## PASSAGE
▼

NATO's next step: reassure wary public; Missiles are being deployed but the arms debate goes on

"What we shouldn't do now [that missile deployents are proceeding], is sit back and feel we have done the job, and the problems are solved," says Volker Ruhe, deputy conservative floor leader in the Bundestag and party spokesman on security affairs.

"It will never be the same again; [we will never again have the situation in which nuclear] debate is just held by 12 experts worldwide."

"Before, we were still talking in a world of nuclear intellectuals," agrees European Parliament President Pieter Dankert. "That is something that has fundamentally changed."

As posed by Mr. Dankert, the key question for all NATO governments therefore is: "Will defense establishments be able to win back public opinion?"

The answer of European governments is "yes if." And the "if" has as much to do with reducing overall East-West tensions as with reducing nuclear dependence.

▲

## DATASET ENTRIES
▼

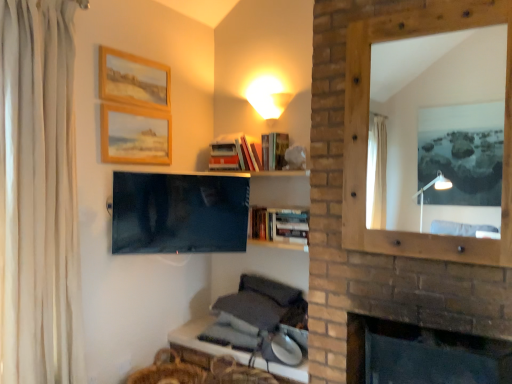
The height and width of the screenshot is (384, 512). In order to click on blank space situated above wooden mirror at right (from a real-world perspective) in this screenshot , I will do `click(395, 14)`.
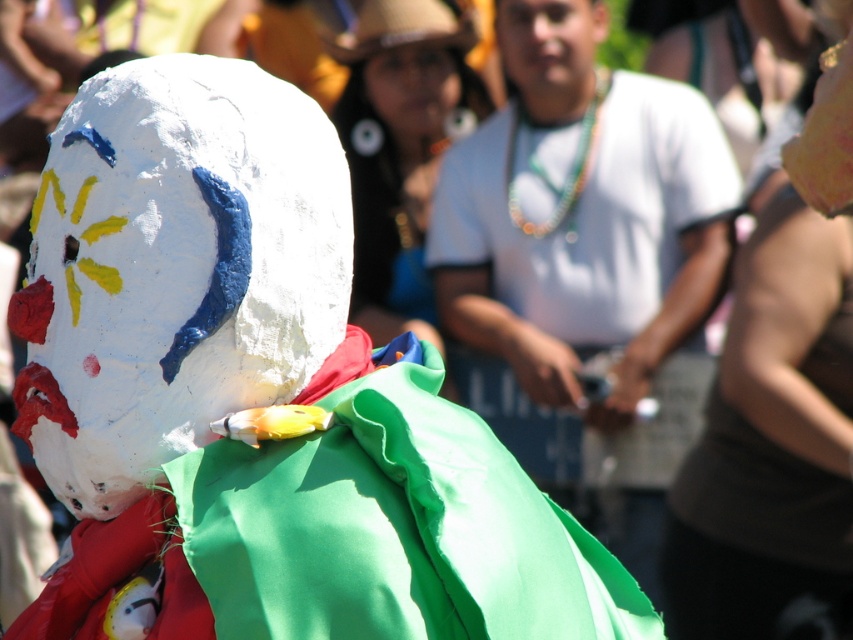
Which is below, matte papier-mâché snowman at center or matte white mask at upper center?

matte papier-mâché snowman at center is below.

Between matte papier-mâché snowman at center and matte white mask at upper center, which one has more height?

With more height is matte papier-mâché snowman at center.

Which is behind, point (158, 317) or point (426, 81)?

Positioned behind is point (426, 81).

You are a GUI agent. You are given a task and a screenshot of the screen. Output one action in this format:
    pyautogui.click(x=<x>, y=<y>)
    Task: Click on the matte papier-mâché snowman at center
    
    Given the screenshot: What is the action you would take?
    pyautogui.click(x=260, y=396)

Is point (576, 225) positioned in front of point (511, 29)?

Yes, it is in front of point (511, 29).

Locate an element on the screen. The width and height of the screenshot is (853, 640). white matte shirt at center is located at coordinates (585, 237).

Who is higher up, matte papier-mâché snowman at center or white matte shirt at center?

Positioned higher is white matte shirt at center.

Does matte papier-mâché snowman at center have a greater height compared to white matte shirt at center?

Indeed, matte papier-mâché snowman at center has a greater height compared to white matte shirt at center.

Which is behind, point (254, 554) or point (514, 298)?

Point (514, 298)

This screenshot has height=640, width=853. I want to click on matte papier-mâché snowman at center, so click(x=260, y=396).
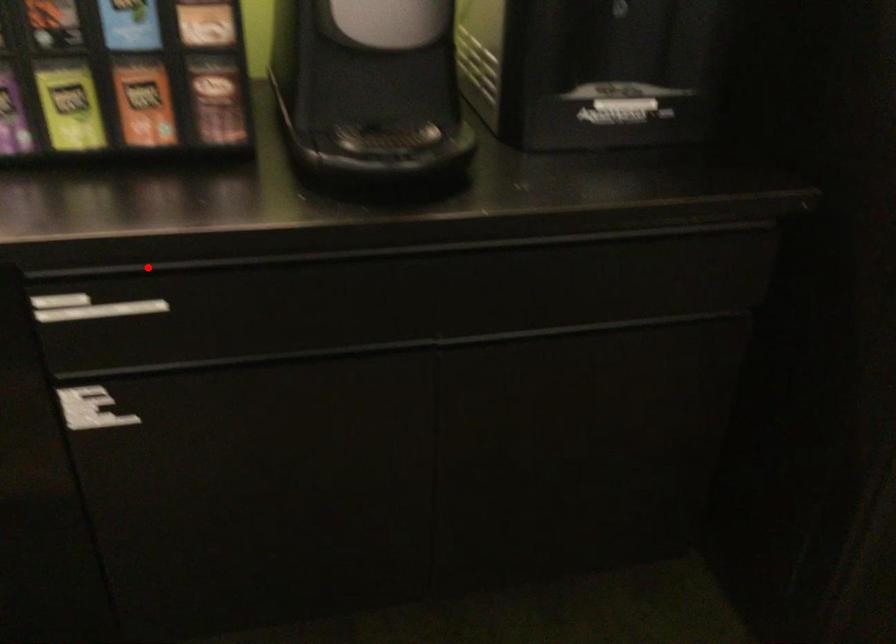
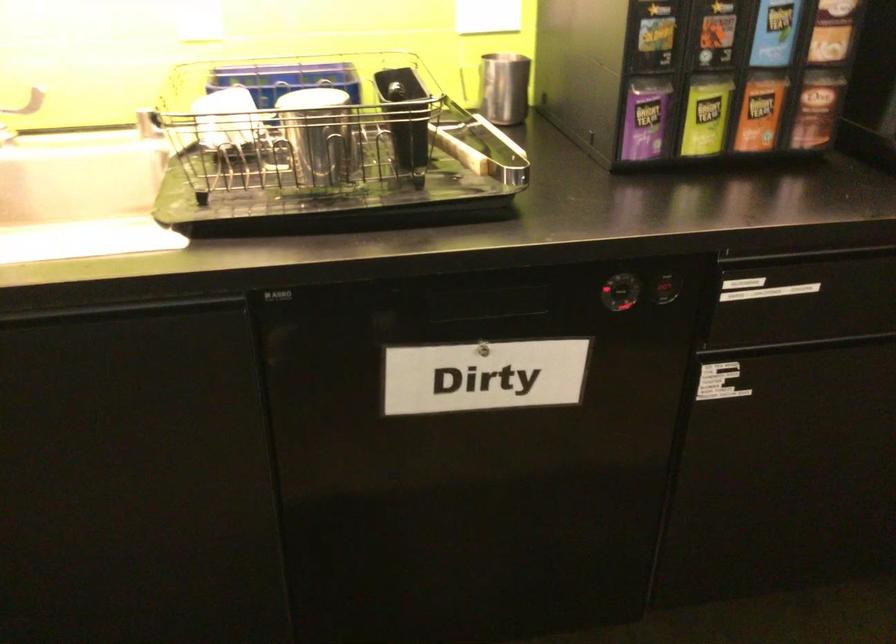
Question: I am providing you with two images of the same scene from different viewpoints. Image1 has a red point marked. In image2, the corresponding 3D location appears at what relative position? Reply with the corresponding letter.

Choices:
 (A) Closer
 (B) Farther

Answer: (B)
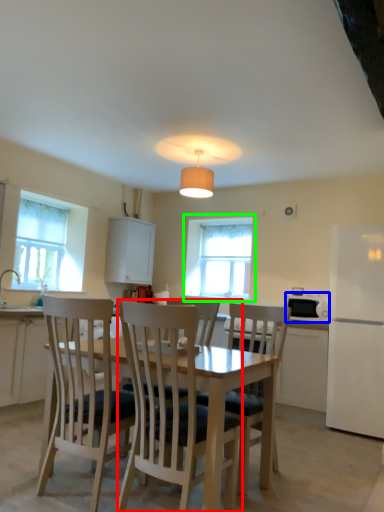
Question: Considering the real-world distances, which object is closest to chair (highlighted by a red box)? appliance (highlighted by a blue box) or window (highlighted by a green box).

Choices:
 (A) appliance
 (B) window

Answer: (A)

▲

Can you repeat the NATO article starting with "NATO's next step: reassure" and going on through "on security affairs.", substituting "German parliament" for "Bundestag"? The records were taken from a different source than the NATO article.

## ANSWER TO THIS PROBLEM
NATO's next step: reassure wary public; Missiles are being deployed but the arms debate goes on

"What we shouldn't do now [that missile deployents are proceeding], is sit back and feel we have done the job, and the problems are solved," says Volker Ruhe, deputy conservative floor leader in the German parliament and party spokesman on security affairs.